Fire crews on a lift into a burned apartment building.
Abbotsford fire crews stand on the balconies of an Abbotsford apartment building as they try to contain the three-alarm fire. (Ben Nelms/CBC)

However all the claims say Ramrup, Dhaliwal and the tenant are not the only ones to blame for the fire’s destruction.

The lawsuits allege the fire department was negligent and did not respond fast enough or with adequate resources to extinguish the fire before it made the building unsalvageable. Both the City of Abbotsford and Abbotsford Fire Rescue Service are named as defendants.

It took 51 firefighters, including crews from Langley and Mission, more than four hours to put out the fire and free pets still trapped inside, then Abbotsford Fire Chief Darren Lee told CBC News that day.

The building’s property management company, Quay Pacific, and its contractor, Elite Fire Protection, also failed to inspect the alleged fire hazards or to ensure the fire safety systems were working properly before the fire, according to the claims.

Additionally, the claims accuse the builder, Quantum Properties, contractor Stantec Consulting, and several other mostly unnamed employees and consultants of failing to ensure the building had adequate fire-warning and suppression systems.

The city, fire department, builder, property management, fire safety and construction companies and consultants have all denied any wrongdoing in relation to the October 2022 claim, according to responses filed in court. 

Fire fighters on a ladder.
Abbotsford fire crews work to contain the fire at the Cardinal Avenue apartment complex on May 3, 2022. (Ben Nelms/CBC)

No comment on new cases

CBC News contacted Ramrup for comment, and received a response from her lawyers stating “our client does not have any comment at this time.” She has not yet filed a response to any of the claims in court.

According to court documents, the plaintiffs in the 2022 claim have been unable to locate or reach Dhaliwal to serve the lawsuit for over a year. Efforts by CBC News to contact him were unsuccessful.

When reached by CBC News on Monday, Stantec and the city, which also spoke on behalf of the fire department, declined to comment on the new lawsuits.

Quantum Properties, via its lawyer Andrew Delmonico, said on Tuesday it had “not been served with notice of any recent claims, but as with any previous claims, we deny any responsibility for a fire alleged to have been caused by an unrelated party many years after this building was completed.”

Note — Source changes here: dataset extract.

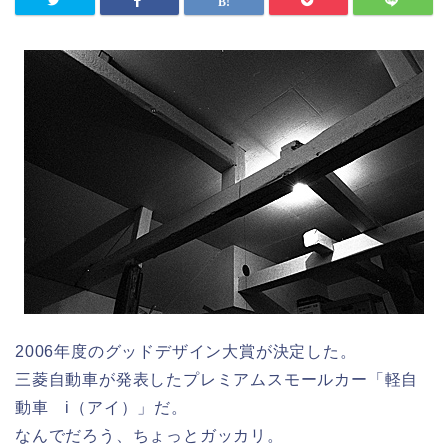
2006年度のグッドデザイン大賞が決定した。
三菱自動車が発表したプレミアムスモールカー「軽自
動車 i（アイ）」だ。
なんでだろう、ちょっとガッカリ。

Lawyers for Quay Pacific and Elite Fire Protection did not respond to CBC News before publication. 

All 22 plaintiffs are represented by the same Vancouver-based firm, Bronson Jones Gray & Company.

CBC News reached out to the plaintiffs via their lawyers, but none were available for interview before publication.

Ian Ashley, representing some of the plaintiffs, called his clients’ matter “devastating” in a Monday email to CBC but said he could not speak without authorization from his clients.

The former tenants and owners are seeking compensation for the value of their lost and damaged property, lost rental income, and in several cases, injuries caused by the fire, including mental anguish, according to the claims. Forson and Amissah’s unit, for example, was valued at $380,000 in July 2023, according to B.C. assessment.